Togo. Lo scontro politico scende in strada

di Valentino de Bernardis

Da fine agosto il confronto politico tra il partito di governo Unione per la Repubblica (Unir) del presidente Faure Essozimna Gnassingbé e l’opposizione guidata dal Alleanza Nazionale per il Cambiamento (Anc) di Jean-Pierre Fabre, si è spostato dall’aula parlamentare alle strade. Un numero sempre maggiore di manifestazioni contro l’attività politica presidenziale (e alcune in suo favore) hanno richiesto l’intervento della polizia per evitare che si potesse innescare un vortice di violenze dalle conseguenze imponderabili.
Ad accendere la miccia è stato il nuovo progetto di revisione costituzionale promosso dal presidente Gnassingbé, portata erroneamente avanti a colpi di maggioranza in parlamento, senza voler cercare il più ampio consenso possibile, come necessario quando si decide di mettere mano alle regole del gioco. All’interno dell’ampiamente accettato ritorno alla costituzione del 1992, abbandonando quindi le revisioni del 2002, con il ripristino del sistema elettorale a doppio turno per l’elezione del presidente e l’abbandono del turno unico, lo scontro si è esacerbato attorno all’articolo 59, sulla limitazione del mandato presidenziale.

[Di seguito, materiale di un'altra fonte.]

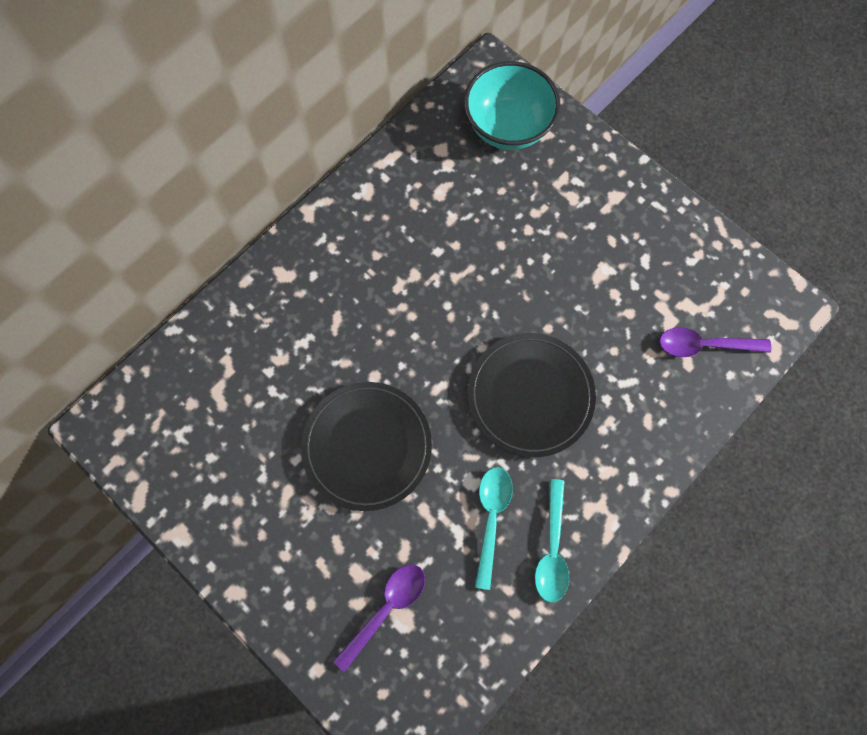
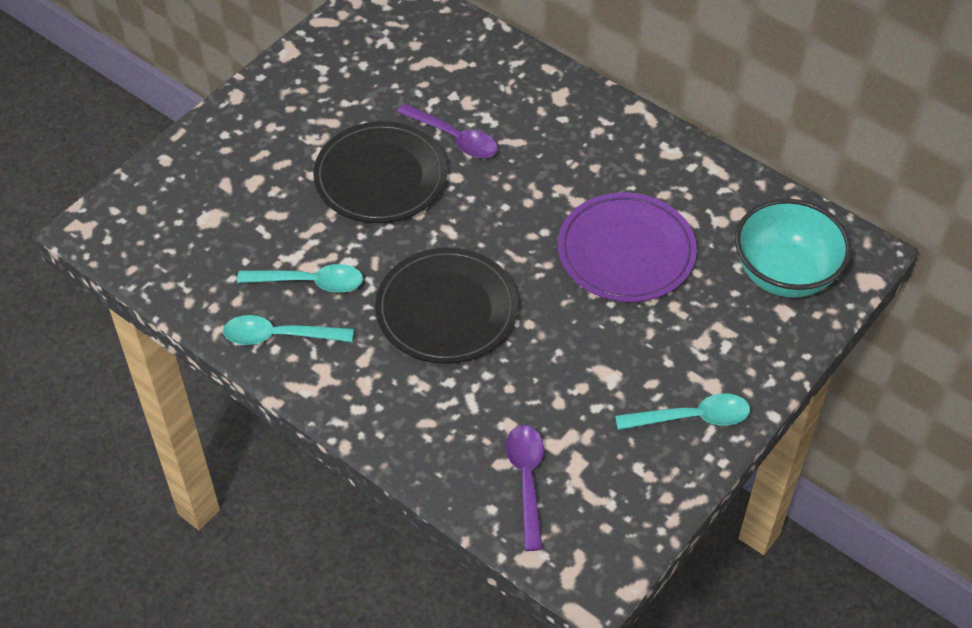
camera: 85 degrees right, 20 degrees down
(386, 609) = (219, 205): purple spoon -> purple spoon (454, 138)
(476, 242) = (626, 252): none -> purple plate
(645, 216) = (691, 417): none -> turquoise spoon

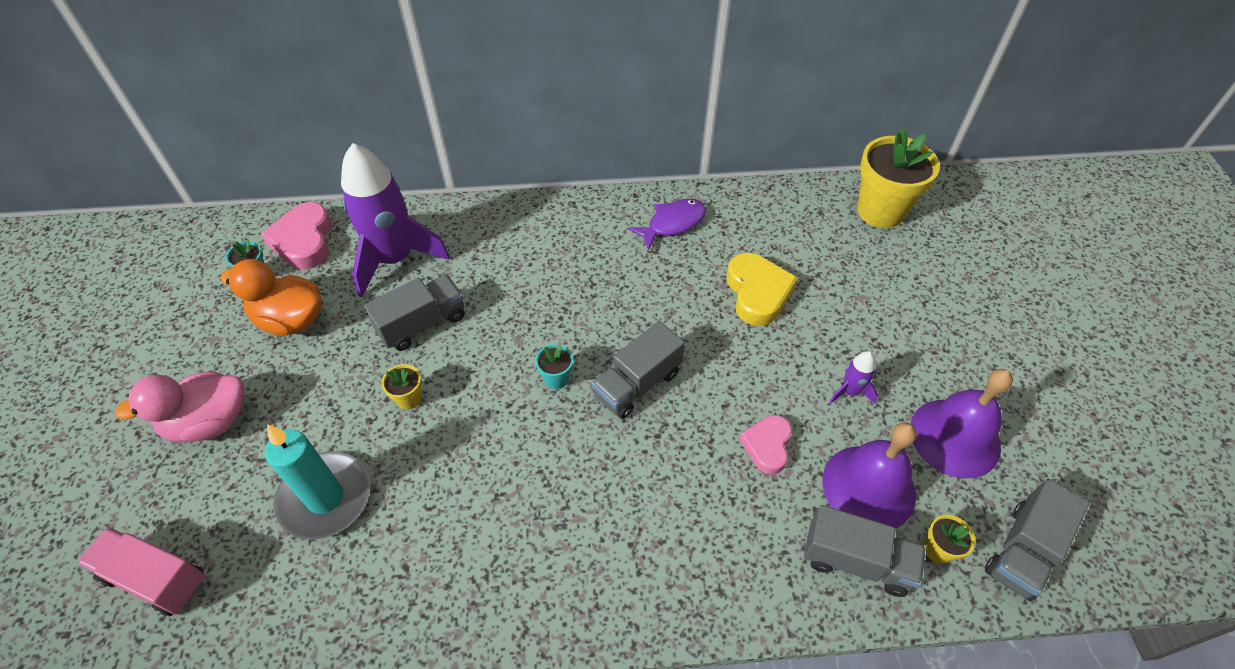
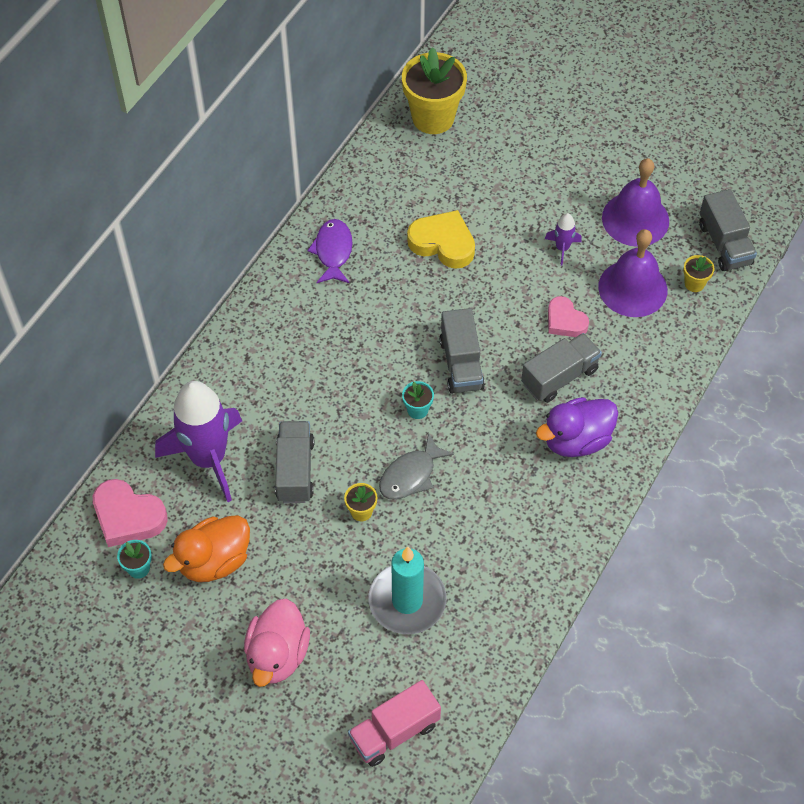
camera: 55 degrees left, 5 degrees up
(477, 415) = (411, 475): none -> grey fish
(629, 546) = (576, 440): none -> purple duck
(856, 561) = (671, 328): grey truck -> grey truck (559, 377)

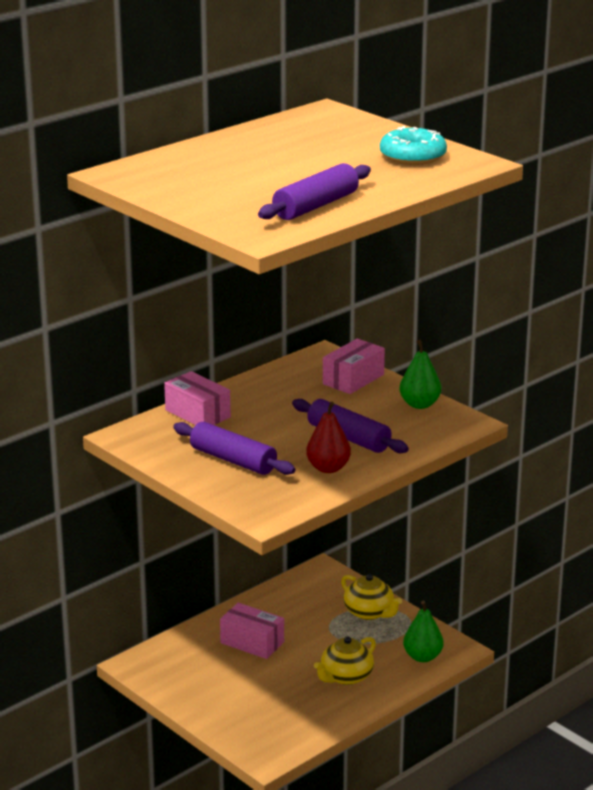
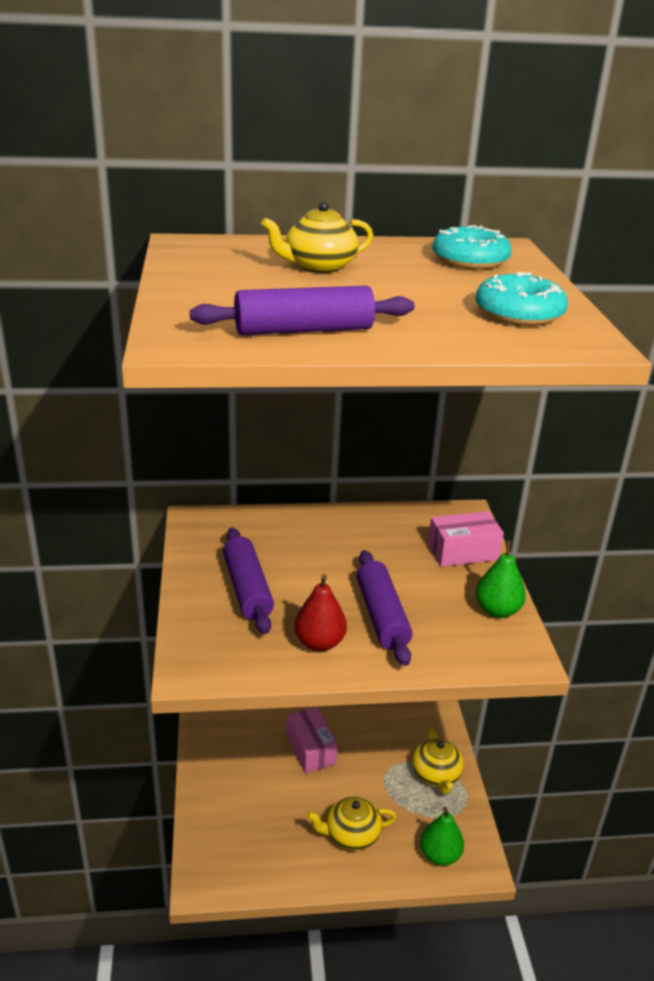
camera: 35 degrees right, 5 degrees up
(197, 413) = (282, 526): pink box -> none
(239, 163) = (319, 266): none -> yellow teapot
(323, 128) = (470, 260): none -> turquoise donut

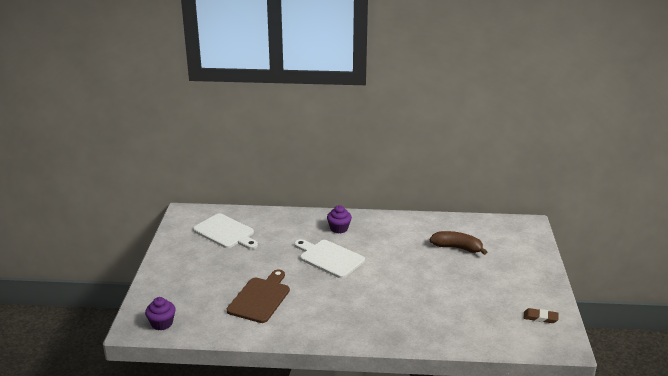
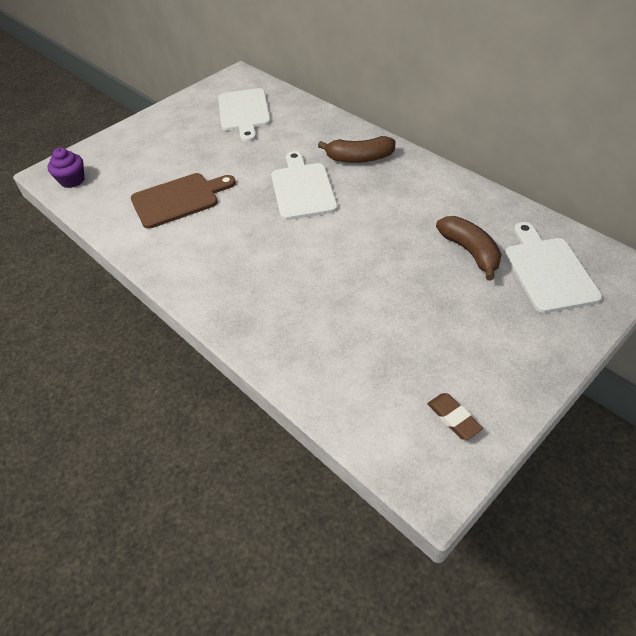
camera: 45 degrees right, 20 degrees up
(339, 228) = (359, 158): purple cupcake -> brown banana
(500, 240) = (548, 271): none -> white cutting board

Il testo, pur riconoscendo come la carica presidenziale della durata di cinque anni possa essere rinnovata una sola volta, vuole nei fatti abrogare il riferimento per cui dopo il secondo mandato consecutivo non si possa prorogare per alcun motivo; tema chiave invece per l’opposizione, per evitare possibili interpretazioni a essa sfavorevoli in concomitanza con le prossime elezioni, previste per il 2020, specialmente in un paese in cui Gnassingbé, in maniera diretta o indiretta, ha la possibilità di influenzare le scelte del parlamento, della corte costituzionale e dell’esercito.
Inoltre l’opposizione, nell’intento di defenestrare la famiglia Gnassingbé dai vertici delle istituzioni togolesi (il padre Étienne Eyadéma ha guidato il paese dal 1967 al 2005, mentre lo stesso Faure è al potere dal 2005), vorrebbe rendere immediata l’applicazione dei nuovi emendamenti, rendendo di fatto ineleggibile l’attuale presidente nel 2020, condizione al momento impossibile da accettare per Gnassingbé.
Ad oggi, le continue manifestazioni di piazza (altre sono previste anche nelle prossime settimane), sommate ad una più incisiva attività parlamentare, hanno iniziato a portare i primi risultati tangibili nella lotta politica. La decisione di non partecipare alla votazione sugli emendamenti costituzionali da parte dell’opposizione ha fatto mancare la maggioranza richiesta dei 4/5 per rendere effettivo un qualsiasi progetto di riforma costituzionale, come previsto dall’articolo 144. E’ scattato quindi l’obbligo per il governo di indire un referendum per far approvare le legge costituzionale, aprendo nei fatto nuovi spazi pubblici che l’opposizione dovrà essere pronta a fare suoi.
Una partita a scacchi dove ogni pezzo preso all’avversario è controbilanciato da una mossa inaspettata e potenzialmente risolutiva della controparte. Sebbene la necessità di indire un referendum costituzionale rappresenti una vittoria parziale per l’opposizione, dall’altra essa potrebbe essere la causa della sua totale sconfitta. In caso di vittoria referendaria per il governo la disfatta sarà totale per l’Anc e i suoi alleati, proprio in nome di quella sovranità popolare che li ha uniti nell’ultimo mese a scendere in piazza e a manifestare il proprio dissenso. Nonostante la denuncia di brogli, più o meno veritieri, bisogna ricordare come la macchina elettorale del presidente Gnassingbé ha sempre funzionato, senza alcuna sbavatura.
Da osservatori esterni, rimaniamo in attesa della prossima mossa, certamente non risolutiva, da ambo le parti.